## Exercise text
■ ■ ■
He’d follow that up with his first Grammy-winning album, “Reality…What a Concept,” to kick off the 1980s. At decade’s end, he’d produce two more Grammy-winning works, “A Night at the Met” and “Good Morning Vietnam!” “Robin Williams Live 2002” would net him an additional Grammy statue.
He’d earned a SAG for The Birdcage, Golden Globes for Good Morning, Vietnam! and Mrs. Doubtfire, the honorary Cecil B. Demille Award and a special achievement Golden Globe for his voiceover work in Aladdin.
Because Hollywood didn’t have rules or categories to constrain or to celebrate him.
Williams introduced us to characters too big for three-camera sitcoms — his Mork begat the fourth camera, just to keep our eyes trained on him in every possible scene, not wanting to miss another magical moment.
And then, as Mork, he introduced a younger generation to Jonathan Winters, reminding us all of another manic genius of the stage who had inspired Williams.
Williams’ rule-breaking also made him every talk-show host’s favorite guest.
David Letterman enjoyed both the longest professional and personal relationship with Williams in show business, as he recalled on Monday night.
Williams, like Letterman, had survived open-heart surgery.
But Williams, unlike just about any man, opened his heart to just about everyone.
Perhaps the less fortunate you felt about life, the more fortunate you felt after an encounter with him.
There was, of course, his leadership efforts to aid America’s homeless over the course of two decades through Comic Relief, rallying our best comedians to put on a show to raise some dough. Watch as co-hosts Billy Crystal and Whoopi Goldberg attempt to keep up with Robin’s riffs at the opening of Comic Relief VI.
Williams also served the cause overseas to boost military morale through USO shows over the decades. Here is a memorable moment from several years ago when Williams visited Camp Arifjan, Kuwait.
And if you were sick and in need, Williams could lend a hand. This is the ad that ran last Thanksgiving for St. Jude’s Children Research Hospital.
Even animals knew how deep to love him back. Take Koko the Gorilla.
That encounter was filmed 13 years ago. The Gorilla Foundation in northern California reported that when phone calls delivered the news of Williams’ death to them on Aug. 11, “Koko became very somber, with her head bowed and her lip quivering.”
And the comedians.
From the stand-ups he sent money to decades ago to apologize for borrowing their premises, to the young improvisers in theaters from New York City to Chicago to California who eagerly welcomed him as a guest member of their troupes for long-form jams.
Four years ago, he opened up to Marc Maron about his life and career in a way most had never heard. His WTF podcast interview is reposted here, so you can hear him talk about his struggles with depression and addiction, as well as the joys of comedy and being around other comedians.
[Robin Williams on WTF with Marc Maron]
Everyone in comedy for the past 40 years owes a bit of divine inspiration to Williams. They’ll just have to pay it forward now.
■ ■ ■
## Material shown

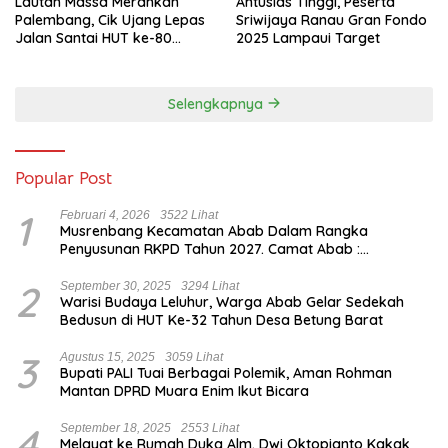
Lautan Massa Merahkan
Antusias Tinggi, Peserta
Palembang, Cik Ujang Lepas
Sriwijaya Ranau Gran Fondo
Jalan Santai HUT ke-80
2025 Lampaui Target
Sumsel
Selengkapnya
Popular Post
1
Februari 4, 2026
3522 Lihat
Musrenbang Kecamatan Abab Dalam Rangka
Penyusunan RKPD Tahun 2027. Camat Abab :
Musrenbang Forum Strategis
2
September 30, 2025
3294 Lihat
Warisi Budaya Leluhur, Warga Abab Gelar Sedekah
Bedusun di HUT Ke-32 Tahun Desa Betung Barat
3
Agustus 15, 2025
3059 Lihat
Bupati PALI Tuai Berbagai Polemik, Aman Rohman
Mantan DPRD Muara Enim Ikut Bicara
4
September 18, 2025
2553 Lihat
Melayat ke Rumah Duka Alm. Dwi Oktopianto Kakak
■ ■ ■
## Tasks to perform
**A)** In the text on Robin Williams, translate this sentence into Spanish: "Williams’ rule-breaking also made him every talk-show host’s favorite guest."
**B)** Answer these questions from the text on Robin Williams.
(i) What was the title of his first Grammy-winning album?
(ii) Through what effort did he aid America's homeless?
(iii) Which place did he visit in a USO show?

## Replies
**A)** La tendencia de Williams a romper las reglas también lo convirtió en el invitado favorito de todos los presentadores de programas de entrevistas.

**B)**
(i) "Reality…What a Concept"
(ii) Comic Relief
(iii) Camp Arifjan, Kuwait